Polacy za granica: Kapitalne asysty Zielińskiego [WIDEO]
2017-02-05 22:41:33; Aktualizacja: 7 lat temuCoraz większymi krokami zbliża się powrót Ligi Mistrzów i Ligi Europy. Kilku Polaków wyraźnie już akcentuje swoją gotowość do wznowienia tych rozgrywek. W szczególności tyczy się to Piotra Zielińskiego i Roberta Lewandowskiego.
Piotr Zieliński już od kilku spotkań notuje wyraźną zwyżkę formy i zaczyna odgrywać coraz ważniejszą rolę w zespole Napoli. W ostatniej kolejce reprezentant Polski popisał się dwiema fantastycznymi asystami i przyczynił się do okazałego zwycięstwa nad Bologną (7:1). Szkoleniowiec włoskiej drużyny, Maurizio Sarri coraz bardziej zaczyna się obawiać o przyszłość 22-letniego pomocnika, którego może stracić już w trakcie najbliższego letniego okienka transferowego.
Popularne
GRANDE ZIELIŃSKI!!!
— ELEVEN SPORTS PL (@ElevenSportsPL) February 5, 2017
Piotr Zieliński zaliczył dwie świetne asysty w meczu SSC Napoli z Bologna FC (7:1). pic.twitter.com/6CshUOwO6X
Takich zmartwień nie mają za to w Bayernie, gdzie nie tak dawno nową umowę z monachijskim klubem podpisał Robert Lewandowski. Środkowy napastnik dobrze czuje się w Niemczech i nie zamierza na razie stamtąd uciekać. 28-letni zawodnik od początku rundy wiosennej jest jednym z najjaśniejszych punktów drużyny „Bawarczyków”. Kapitan „Biało-Czerwonych” potwierdził to w starciu z Schalke 04 (1:1), w którym strzelił swoją piętnastą bramkę w trwającym sezonie Bundesligi.
GOL dla @fcbayernEN! A strzelcem... co za niespodzianka! @lewy_official! Mecz na żywo w Eurosporcie 2. #bundesliga pic.twitter.com/LonBQJ6IsG
— Eurosport Polska (@Eurosport_PL) February 4, 2017
W ostatnim czasie nasz duet bramkarski w Serie A spisuje się o niebo lepiej od tego w Premier League, a to może zwiastować zmianę numeru jeden w bramce reprezentacji Polski na nadchodzące mecze eliminacyjne Mistrzostw Świata.

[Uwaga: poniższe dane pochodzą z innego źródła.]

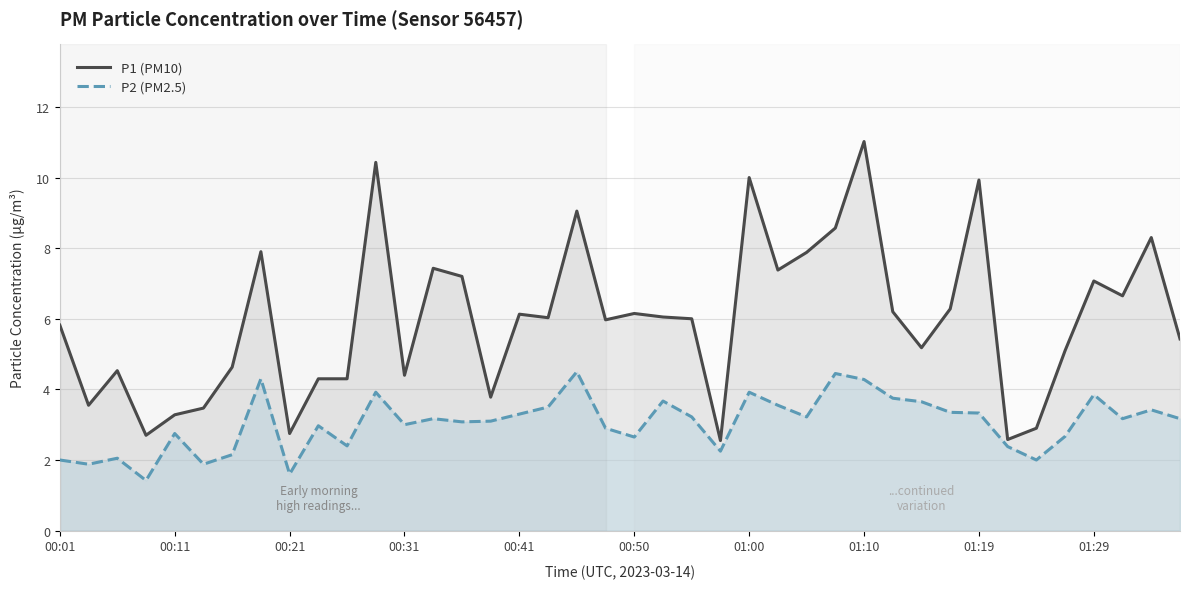

What is the greatest value displayed?

11.0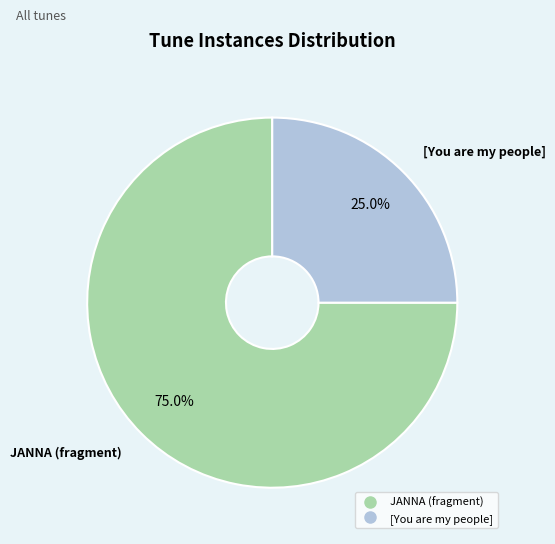

To the nearest percent, what is the average slice percentage?

50%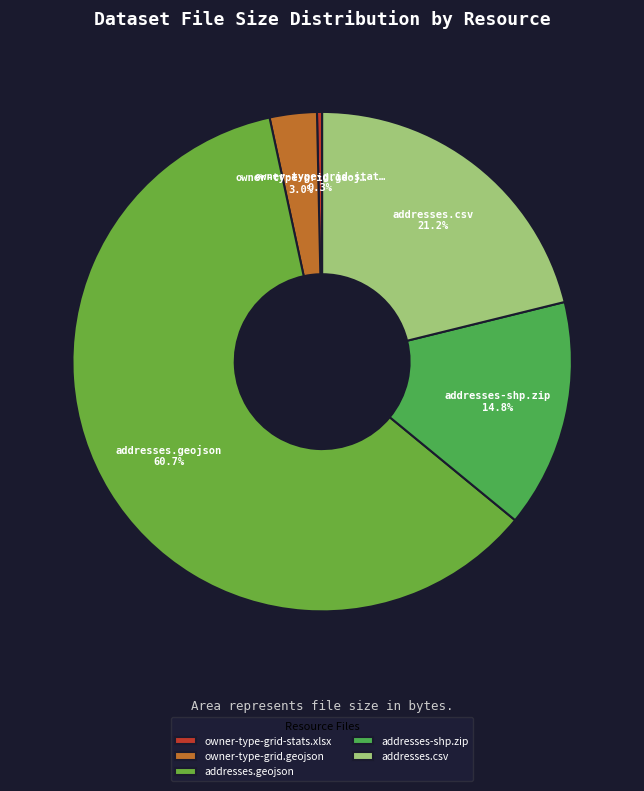

Is there a majority slice in this chart?

Yes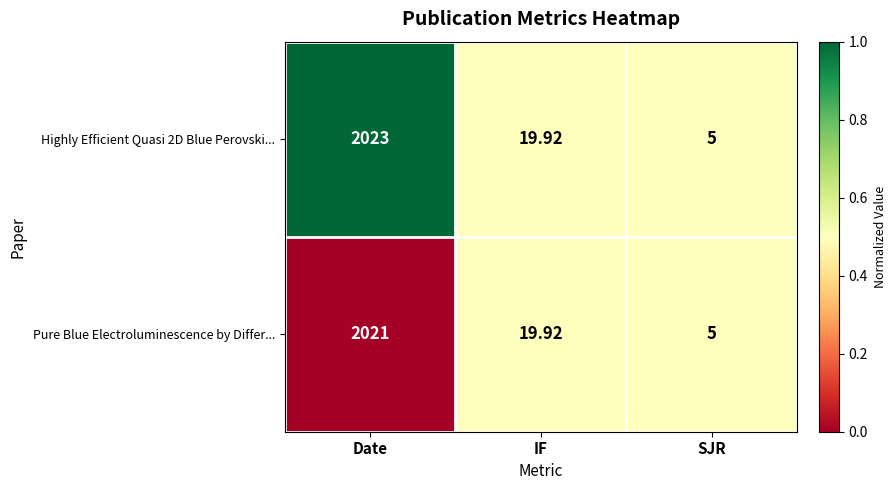

At which category is the sum across all series the highest?

Date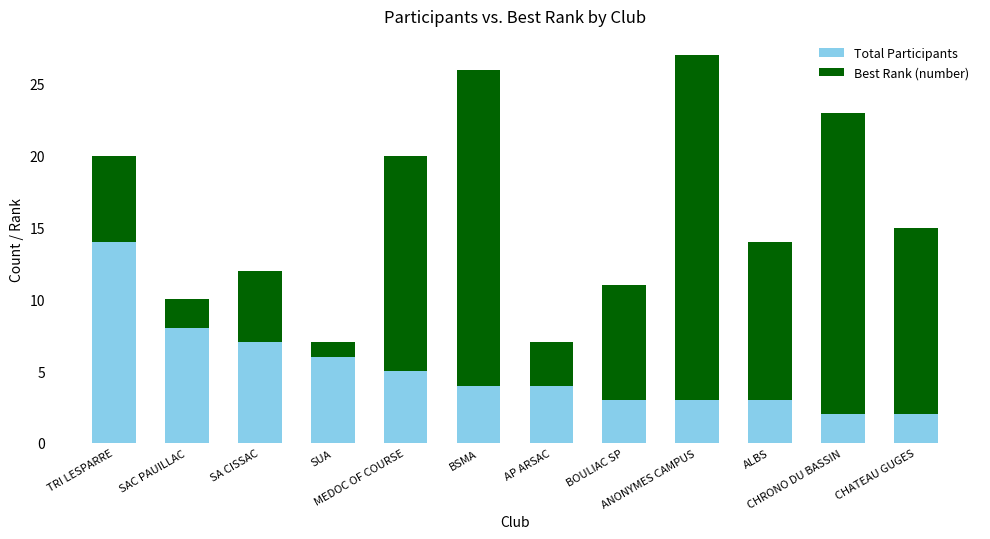

What is the maximum value for Total Participants?

14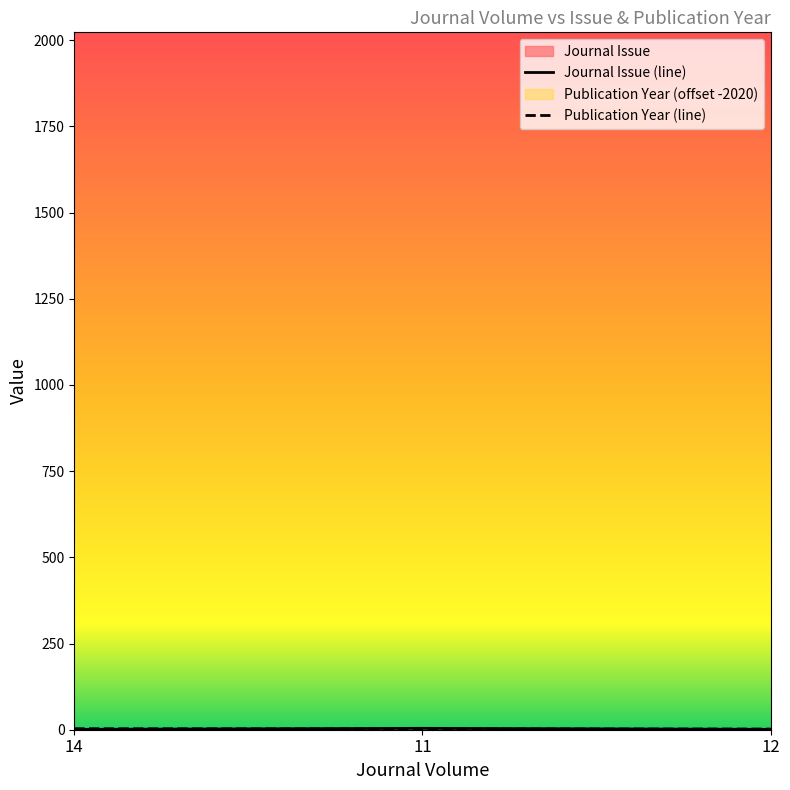

How many Journal Issue values are between 1 and 4?

3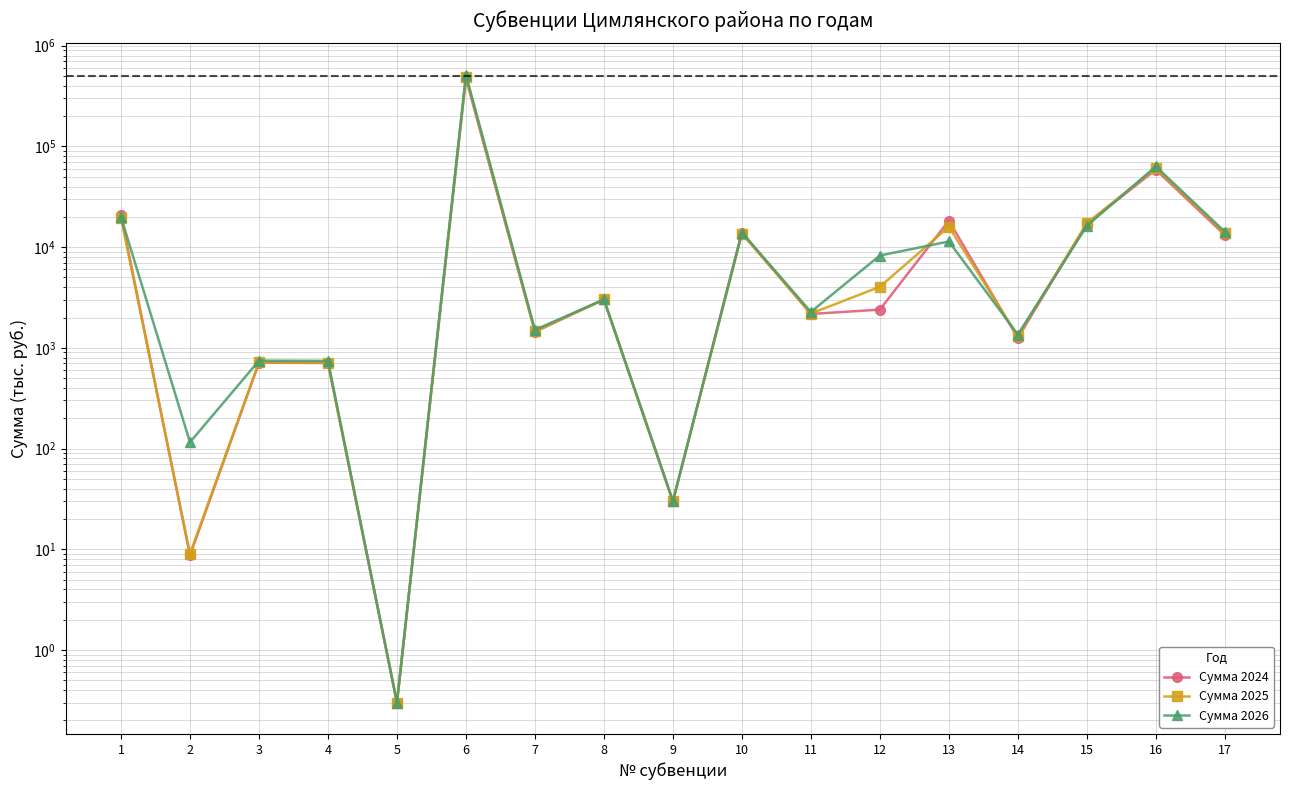

How many lines are shown in the chart?

3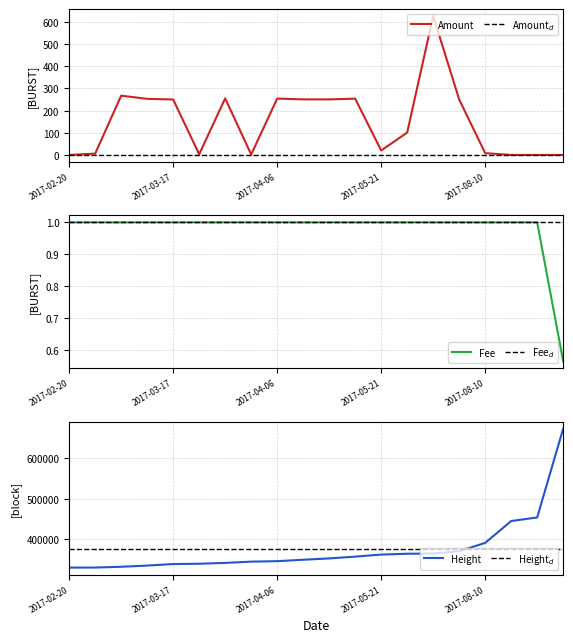

Which series has the widest spread of values?

Height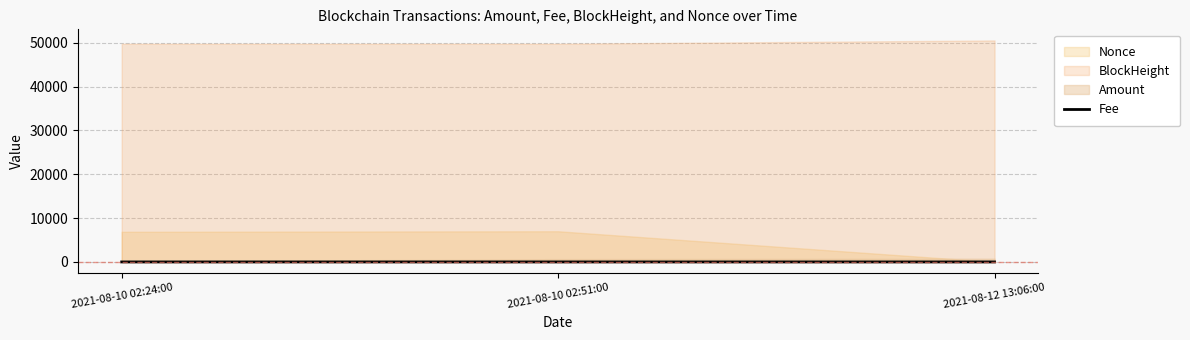

How many lines are shown in the chart?

1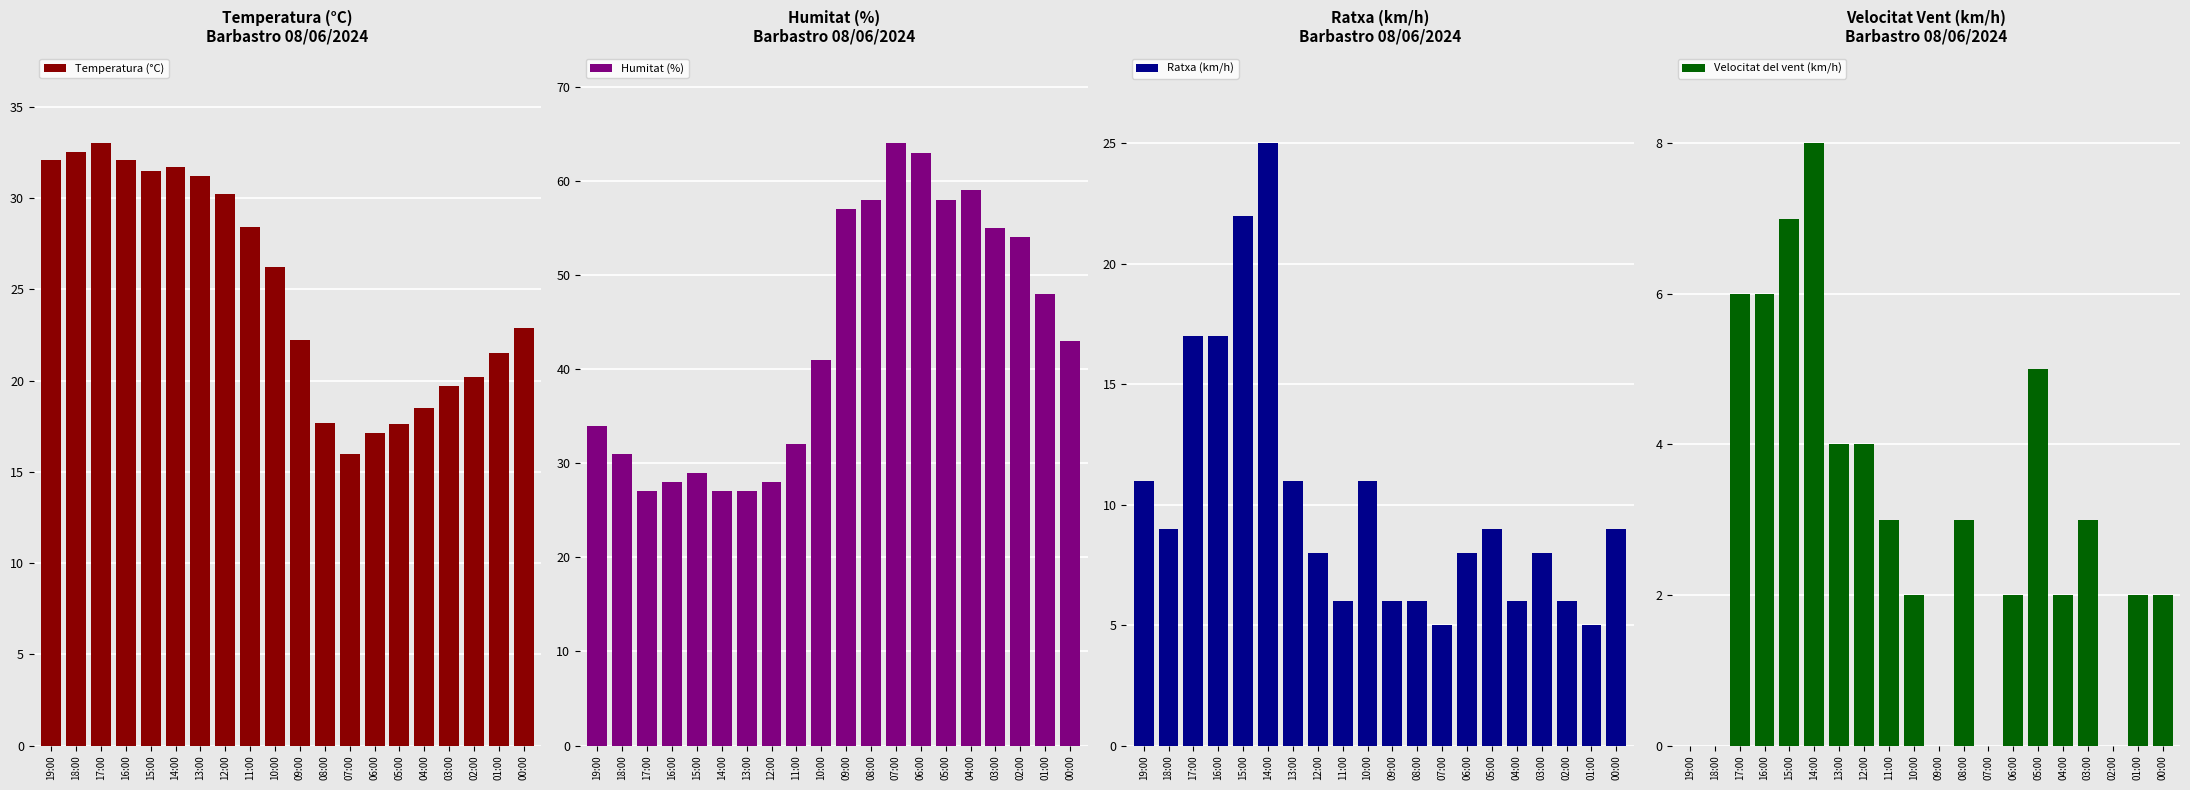

At how many categories does at least one series exceed 31?

19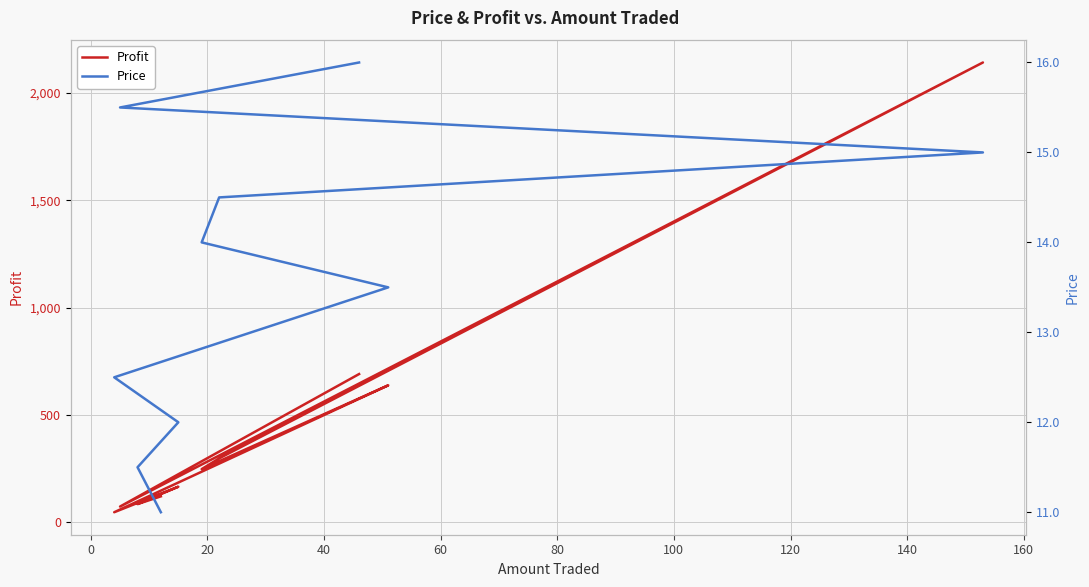

What is the smallest value displayed?

11.0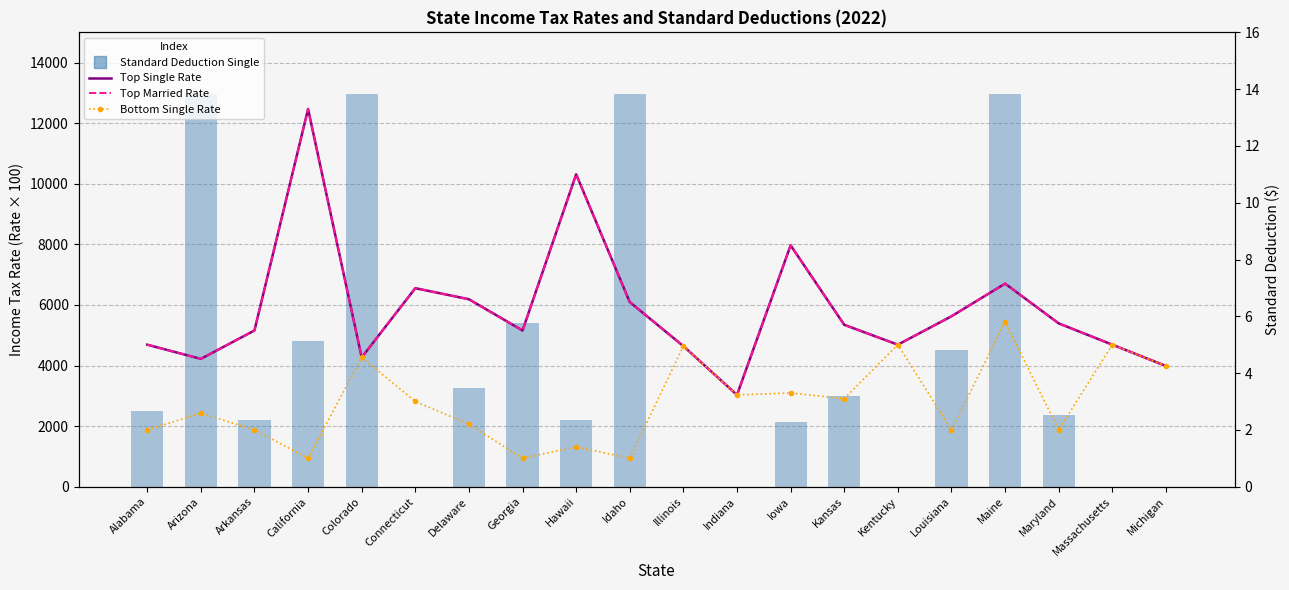

At which category does the chart reach its peak across all series?

Arizona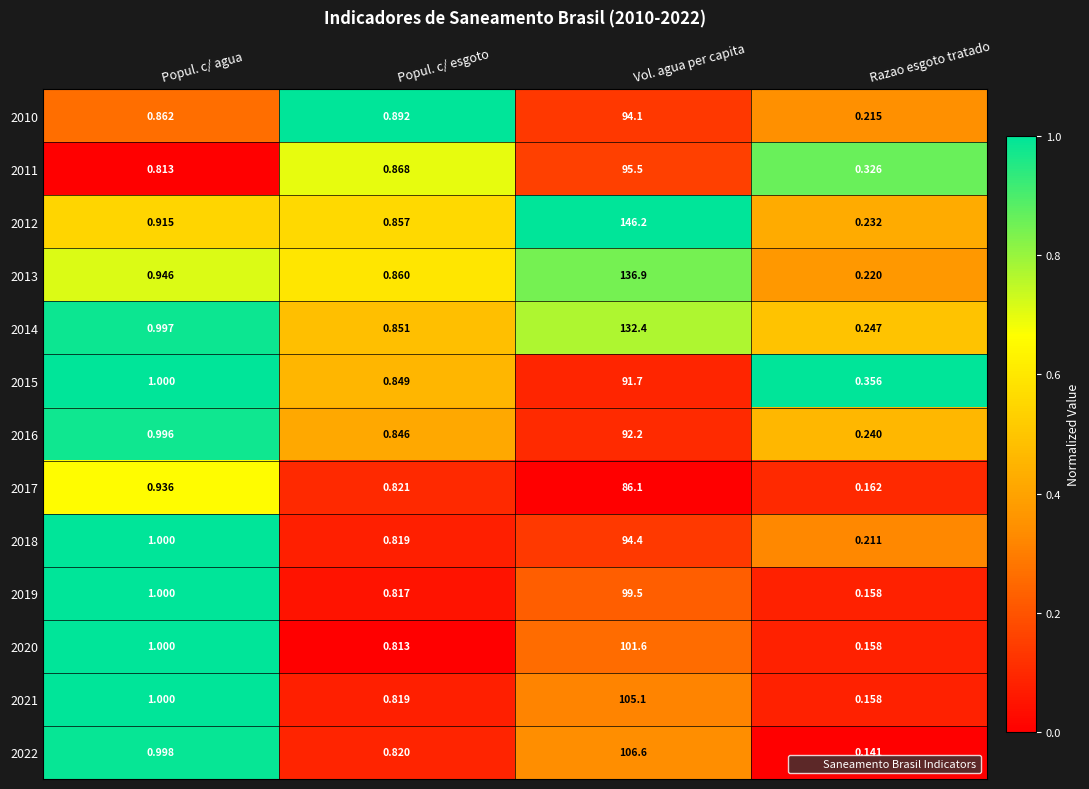

List the labels in order of 2020 value, smallest first.

Razao esgoto tratado, Popul. c/ esgoto, Popul. c/ agua, Vol. agua per capita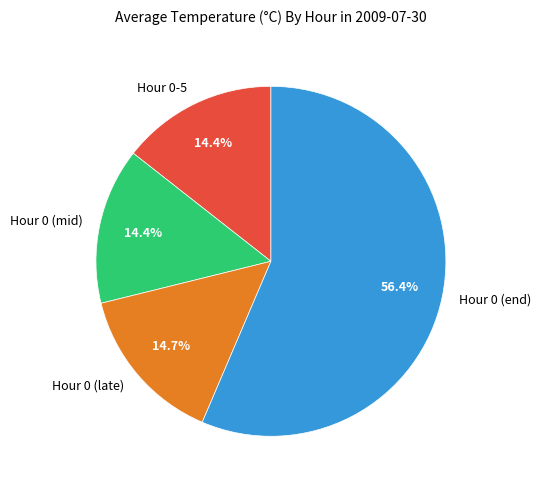

Count the number of slices in the pie.

4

Szczególnie na awansie w hierarchii golkiperów zależy Łukaszowi Skorupskiemu, który do tej pory był czwartym zawodnikiem na tę pozycję w zespole narodowym. 25-letni piłkarz daje Adamowi Nawałce coraz więcej argumentów do tego, aby ten na niego postawił. Zawodnik Empoli w ostatnim spotkaniu ligowym przeciwko Torino (1:1) już nie pierwszy raz w trwających rozgrywkach odgrywał jedną z kluczowych ról w drużynie. Tym razem były gracz Górnika Zabrze obronił rzut karny egzekwowany przez Iago Falque i uchronił swój klub przed dwunastą ligową porażką.
lukasz skorupski with a fine penalty save #EmpoliTorino #Skorupski #AsRoma pic.twitter.com/RalLaGpmkD
— Scot Munroe (@scot_munroe) February 5, 2017
Z pozostałych Polaków postanowiliśmy wyróżnić czterech napastników - Kacpra Przybyłkę, Piotra Parzyszka, Arkadiusza Piecha oraz Adriana Cieślewicza.
Pierwszy z wymienionych piłkarzy wraca do poważnego grania po nieudanej rundzie jesiennej spowodowanej kontuzjami. 23-latek rozpoczął rundę rewanżową w podstawowym składzie Kaiserslautern. W pierwszym meczu niczego szczególnego nie pokazał, ale już w drugim spotkaniu przeciwko Würzburger Kickers (1:0) zaliczył asystę przy zwycięskim trafieniu Robert Glatzela.
Równie duże powody do radości mają Arkadiusz Piech i Adrian Cieśliewicz. Obaj panowie wpisali się na listę strzelców w swoich spotkaniach ligowych i przyczynili się do zgarnięcia kompletu punktów odpowiednio przez Apollon (3:1 z Dóxa Katokopiás) i The New Saints (2:0 z Cardiff Metropolitan University).
W takim samym humorze chciałby też być Piotr Parzyszek. Niestety napastnik De Graafschap już po raz kolejny w tym sezonie uratował tylko honor swojej drużyny, zdobywając gola honorowego (od 4:45). Tym razem w pojedynku przeciwko VVV-Venlo (1:4).